A month ago today I woke up knowing I would soon be heading for Massachusetts General Hospital (MGH) where a surgical oncologist would slice open my abdomen and remove part of my liver.
I’d been dreading it for weeks, with the severity of that dread ranging from waking up in a cold sweat to full on panic attacks. Ever since this whole mess started with an unexplained (at the time – I later found out the cause) pain that sent me to the emergency room back in January, I’d been filled with this awful sense of doom… when I wasn’t doubled over in pain, that is.
Many of you probably already know the story. For those that don’t, here’s the cliff notes version:
I woke up the morning of January 12th after a rough night of not enough sleep. I’d attended a work even the previous evening that ran late and as a result of that and an hour plus drive home, the sound of the alarm came only too early.
My husband got ready and left a bit before I did.
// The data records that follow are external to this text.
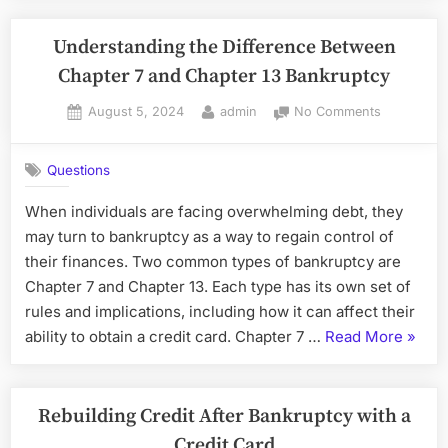
Offer
post-
Understanding the Difference Between
Bankruptc
Chapter 7 and Chapter 13 Bankruptcy
Posted
By
on
August 5, 2024
admin
No Comments
on
Understan
the
Questions
Difference
Between
When individuals are facing overwhelming debt, they
Chapter
may turn to bankruptcy as a way to regain control of
7
and
their finances. Two common types of bankruptcy are
Chapter
Chapter 7 and Chapter 13. Each type has its own set of
13
rules and implications, including how it can affect their
Bankruptc
“Unde
ability to obtain a credit card. Chapter 7 …
Read More
»
the
Diffe
Betwe
Rebuilding Credit After Bankruptcy with a
Chapt
Credit Card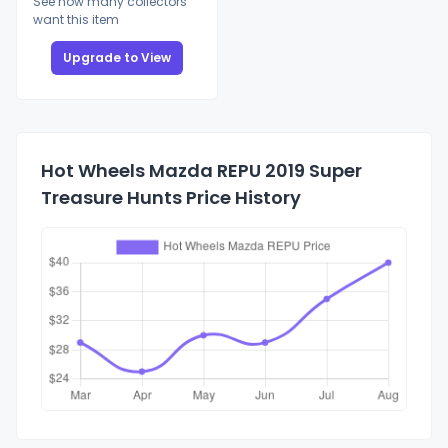
See how many collectors
want this item
Upgrade to View
Hot Wheels Mazda REPU 2019 Super
Treasure Hunts Price History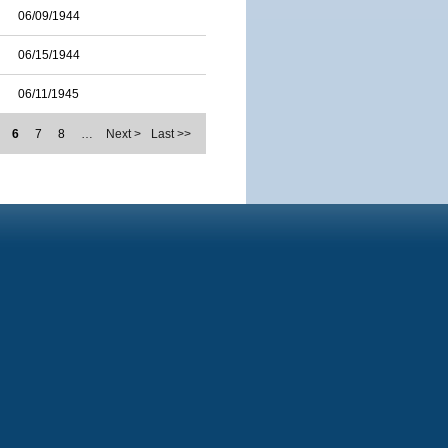
06/09/1944
06/15/1944
06/11/1945
6
7
8
…
Next >
Last >>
We usually leave around the same time, but I was more sluggish than usual that morning. I attributed it to the late night (which included alcohol) and resolved to get a double shot of espresso on my way in to work. I was putting on my socks when I was suddenly brought to tears by a sharp, stabbing pain in my abdomen. I’m not a wuss, and not one to exaggerate, so trust me when I tell you it was intense. So intense, in fact, I called my husband and asked him to turn around and come home so he could take me to the ER.
That day sucked, quite frankly. It was full of tests and pain and not a lot of answers. At the end of it all, and after several hours, I was released with a prescription for pain killers and instructions to follow up with my primary care physician.
The weeks that followed were full of the same; tests, pain, painkillers, wash, rinse, repeat. It wasn’t until I was sent to a surgeon to check for a possible hernia that I got an actual answer… even though it wasn’t a hernia.
It was a tumor. A BIG one. About the size of a softball and it was on my liver. That excruciating pain that had initially brought me to the ER was caused by the tumor tearing through the protective sac around my liver itself. I would need surgery to remove it.
But first, we had to be sure it wasn’t cancer. Biopsies. Waiting. Pain. Fear. Doubt.
The biopsies came back clear, which was good… but I still needed surgery to remove the tumor, which was designated as precancerous. They’d also need to take my gallbladder, due to the tumor’s location, and about a quarter of my liver. Ow.
So… panic. Fear. Pain. Panic.
The day of the surgery, I held it mostly together. I got teary a few times, but I didn’t hide or run away screaming. When the nurse came in with a gown and a robe, I put them on along with my standard issue hospital socks. Then I asked to use the bathroom, even though I didn’t need to go. Instead, I closed and locked the door and leaned against it, crying for a few minutes. When I was done, I lifted up my hospital gown and gazed at my unmarred abdomen in the mirror. It felt like saying goodbye.
I don’t remember much about my time in the actual recovery room… just snatches of fuzziness here and there, nothing substantial… which is apparently a mercy, as by all accounts my recovery was rough and painful. It was well past sunset when I arrived in my hospital room to begin the actual process of recovery. I couldn’t bring myself to look beneath my hospital gown, not for days. The incision hurt, and I knew from that hurt that it would be big and ugly and it just wasn’t something I could face at the time.
Recovery is a very personal thing, it’s incredibly intimate and requires a huge amount of trust in one’s self. It’s not easy to figure out exactly how hard you can push yourself, even if pushing yourself means nothing more than walking across the floor. It’s difficult to pinpoint any kind of formula, and harder still to be patient… with your body, with yourself, with those around you who just don’t seem to understand that you CAN’T stay awake, can’t focus, can’t think, can’t do it. Even if it is just a movie on Netflix. Can’t.
Eventually I was able to bring myself to look at the wound. I had to. The nurses could only do so much without me. I had to care for it, and myself, so I had to look at it. I cried.
My road has not ended. I’m not well yet. I still have food restrictions. I’m still achingly tired all the time. My attention span is still broken into sharp little fragments of awareness that seem at odds with one another. It will be a while before I am ME again, before I can move like I used to, before I can eat like a normal person, before I can sit in our hot tub. Before I can look down at myself and not feel repulsed by that awful slice across my midsection. I hope that day comes, and that it’s not too far off.